TASK TO CARRY OUT> State, as a bare number, how many lines below contain "LIST".

□ □ □ □

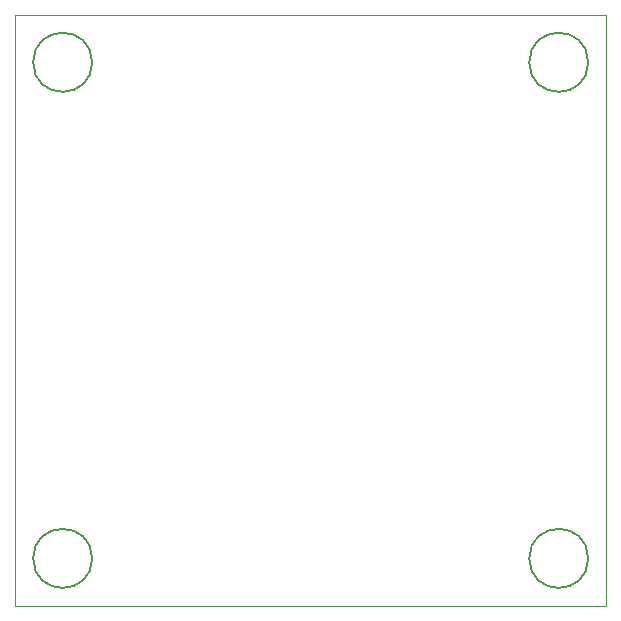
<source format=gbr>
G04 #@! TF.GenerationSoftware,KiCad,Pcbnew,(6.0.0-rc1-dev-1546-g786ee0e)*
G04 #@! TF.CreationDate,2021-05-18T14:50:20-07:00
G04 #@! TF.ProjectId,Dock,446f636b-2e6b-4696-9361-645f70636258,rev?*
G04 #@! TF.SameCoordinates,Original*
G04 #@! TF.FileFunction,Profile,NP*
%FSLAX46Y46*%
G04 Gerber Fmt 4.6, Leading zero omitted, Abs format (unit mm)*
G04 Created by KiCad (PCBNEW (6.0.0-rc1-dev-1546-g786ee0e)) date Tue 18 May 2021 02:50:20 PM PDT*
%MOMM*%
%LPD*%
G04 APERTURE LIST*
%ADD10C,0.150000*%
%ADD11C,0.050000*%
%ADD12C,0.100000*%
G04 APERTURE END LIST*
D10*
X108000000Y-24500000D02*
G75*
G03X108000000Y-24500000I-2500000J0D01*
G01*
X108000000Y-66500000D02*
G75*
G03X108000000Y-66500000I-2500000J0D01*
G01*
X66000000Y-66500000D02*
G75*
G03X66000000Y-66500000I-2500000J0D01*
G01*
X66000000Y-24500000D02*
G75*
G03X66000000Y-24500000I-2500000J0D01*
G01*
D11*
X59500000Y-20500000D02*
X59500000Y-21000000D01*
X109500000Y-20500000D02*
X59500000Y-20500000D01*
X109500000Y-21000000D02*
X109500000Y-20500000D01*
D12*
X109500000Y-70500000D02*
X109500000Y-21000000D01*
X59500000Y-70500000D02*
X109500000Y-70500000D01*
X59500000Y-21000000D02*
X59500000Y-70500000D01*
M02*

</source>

□ □ □ □

ANSWER TO THIS TASK> 2